O perigo desse precedente ficou evidente nos últimos anos. O ataque ao Capitólio, nos EUA, em 2021, e a tentativa de golpe no Brasil, com a invasão e vandalização da Praça dos Três Poderes, em 8 de janeiro de 2023, mostraram que grupos extremistas seguem dispostos a destruir as instituições democráticas quando seus interesses são contrariados. Em ambos os casos, os responsáveis buscaram anistia sob a justificativa de perseguição política, ignorando que seus atos foram atentados diretos contra a Democracia.
É uma contradição muito clara que aqueles que exaltam torturadores, defendem a violência militar e atacam a Democracia agora clamem por anistia. O ex-presidente Jair Bolsonaro, que repetidamente fez apologia à ditadura militar e incentivou discursos golpistas, busca proteção legal para si e seus aliados.
A história se repete: aqueles que mais se opõem ao perdão reivindicam o direito de serem perdoados quando a justiça bate à porta.

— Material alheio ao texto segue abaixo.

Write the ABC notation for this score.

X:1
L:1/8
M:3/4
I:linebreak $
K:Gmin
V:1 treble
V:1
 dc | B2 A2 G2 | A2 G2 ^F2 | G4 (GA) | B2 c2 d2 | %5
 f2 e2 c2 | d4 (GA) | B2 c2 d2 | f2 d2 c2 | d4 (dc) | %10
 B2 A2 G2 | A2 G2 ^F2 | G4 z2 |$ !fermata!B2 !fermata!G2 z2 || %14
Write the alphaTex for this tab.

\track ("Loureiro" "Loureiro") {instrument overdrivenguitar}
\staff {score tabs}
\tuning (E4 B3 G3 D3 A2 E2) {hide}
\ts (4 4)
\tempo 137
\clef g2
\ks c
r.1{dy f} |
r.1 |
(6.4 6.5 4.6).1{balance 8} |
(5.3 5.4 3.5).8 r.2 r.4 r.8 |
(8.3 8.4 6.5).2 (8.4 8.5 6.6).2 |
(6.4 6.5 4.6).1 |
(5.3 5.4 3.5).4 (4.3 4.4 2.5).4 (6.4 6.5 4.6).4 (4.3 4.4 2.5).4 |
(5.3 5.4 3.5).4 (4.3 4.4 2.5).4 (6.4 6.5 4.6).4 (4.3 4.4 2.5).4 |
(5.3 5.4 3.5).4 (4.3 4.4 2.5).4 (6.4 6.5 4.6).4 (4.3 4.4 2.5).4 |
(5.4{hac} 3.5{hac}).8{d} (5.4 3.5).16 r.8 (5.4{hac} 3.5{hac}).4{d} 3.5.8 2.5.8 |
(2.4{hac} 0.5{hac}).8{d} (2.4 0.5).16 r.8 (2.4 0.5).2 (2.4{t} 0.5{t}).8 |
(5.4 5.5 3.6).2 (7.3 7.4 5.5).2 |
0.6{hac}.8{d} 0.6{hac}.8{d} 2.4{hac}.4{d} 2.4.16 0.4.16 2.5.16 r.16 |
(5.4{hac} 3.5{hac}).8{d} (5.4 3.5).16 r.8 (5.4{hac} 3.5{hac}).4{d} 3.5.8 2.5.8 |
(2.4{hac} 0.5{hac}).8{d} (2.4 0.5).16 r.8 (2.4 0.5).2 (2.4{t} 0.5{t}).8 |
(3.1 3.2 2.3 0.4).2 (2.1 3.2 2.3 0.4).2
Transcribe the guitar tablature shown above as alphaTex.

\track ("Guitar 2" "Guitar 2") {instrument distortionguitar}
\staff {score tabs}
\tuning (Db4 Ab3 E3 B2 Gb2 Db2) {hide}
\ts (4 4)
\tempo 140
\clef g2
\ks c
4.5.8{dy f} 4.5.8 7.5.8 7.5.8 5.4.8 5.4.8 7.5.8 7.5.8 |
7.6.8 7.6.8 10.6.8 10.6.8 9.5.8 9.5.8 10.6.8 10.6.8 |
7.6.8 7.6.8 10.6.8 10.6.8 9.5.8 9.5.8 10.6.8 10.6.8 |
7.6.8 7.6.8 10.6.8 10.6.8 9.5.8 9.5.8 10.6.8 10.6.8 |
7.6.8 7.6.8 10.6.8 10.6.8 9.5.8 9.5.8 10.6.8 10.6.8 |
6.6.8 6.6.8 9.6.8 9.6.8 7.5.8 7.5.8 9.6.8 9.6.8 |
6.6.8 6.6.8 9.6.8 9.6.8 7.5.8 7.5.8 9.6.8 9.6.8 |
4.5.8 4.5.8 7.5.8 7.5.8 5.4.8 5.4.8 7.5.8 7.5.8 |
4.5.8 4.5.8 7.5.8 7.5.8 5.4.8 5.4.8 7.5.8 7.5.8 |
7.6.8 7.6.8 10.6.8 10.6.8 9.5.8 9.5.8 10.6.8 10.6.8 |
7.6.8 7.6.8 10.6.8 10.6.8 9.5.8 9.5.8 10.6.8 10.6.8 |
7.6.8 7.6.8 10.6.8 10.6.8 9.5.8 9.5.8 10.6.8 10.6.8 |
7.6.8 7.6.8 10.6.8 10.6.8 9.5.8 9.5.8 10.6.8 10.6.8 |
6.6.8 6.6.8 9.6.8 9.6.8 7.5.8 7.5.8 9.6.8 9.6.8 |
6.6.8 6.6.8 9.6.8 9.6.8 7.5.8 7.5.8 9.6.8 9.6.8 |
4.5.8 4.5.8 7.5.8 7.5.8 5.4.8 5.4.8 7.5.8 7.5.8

Evidente que qualquer punição abusiva, julgamento sem direito a ampla defesa ou decisão que não esteja respaldada pela Lei deve ser questionada e combatida, mas em hipótese alguma isso pode minimizar a responsabilidade de pessoas adultas que, voluntariamente, vandalizaram o patrimônio público em Brasília na tentativa de desencadear um golpe de Estado contra o nação brasileira. Incentivadores, patrocinadores, articuladores, divulgadores e cúmplices dos crimes são também, nas devidas proporções, criminosos.
Isso não significa que a anistia deva ser descartada como princípio. Em casos de perseguição política e violação de direitos humanos, pode ser um instrumento vital para garantir a sobrevivência de dissidentes. No entanto, há uma diferença fundamental entre proteger ativistas que lutam por Democracia e absolver aqueles que trabalham para destruí-la. Usar a anistia como escudo para criminosos que tentam abolir o Estado de Direito é inverter sua lógica original, transformando um mecanismo de justiça em ferramenta de impunidade.
Conceder anistia a quem atenta contra a Democracia é abrir um precedente perigoso: se tentativas de golpe não forem punidas, outros golpistas saberão que podem agir sem medo de represálias.
Disfarçar ataques à Democracia como “liberdade de expressão” ou “legítima manifestação política” é permitir que a violência e o autoritarismo se fortaleçam dentro do próprio regime democrático. Uma sociedade que normaliza o perdão ir corre o risco de assistir à sua própria destruição.
A memória histórica é um dos pilares da Democracia. Ditaduras, violações aos direitos humanos e ataques às instituições democráticas não podem ser naturalizados: para que não se esqueça, para que nunca mais aconteça. No Brasil, é fundamental que crimes cometidos contra a Democracia sejam enfrentados com rigor, garantindo que as futuras gerações vivam sob um Estado que não apenas defende a liberdade, mas também pune, na forma da Lei, aqueles que tentam destruí-la. A anistia, afinal, deve ser um instrumento de justiça, não um salvo-conduto para golpistas.
Luis Felipe Valle é professor universitário, geógrafo, mestre em Linguagens, Mídia e Arte, doutorando em Psicologia.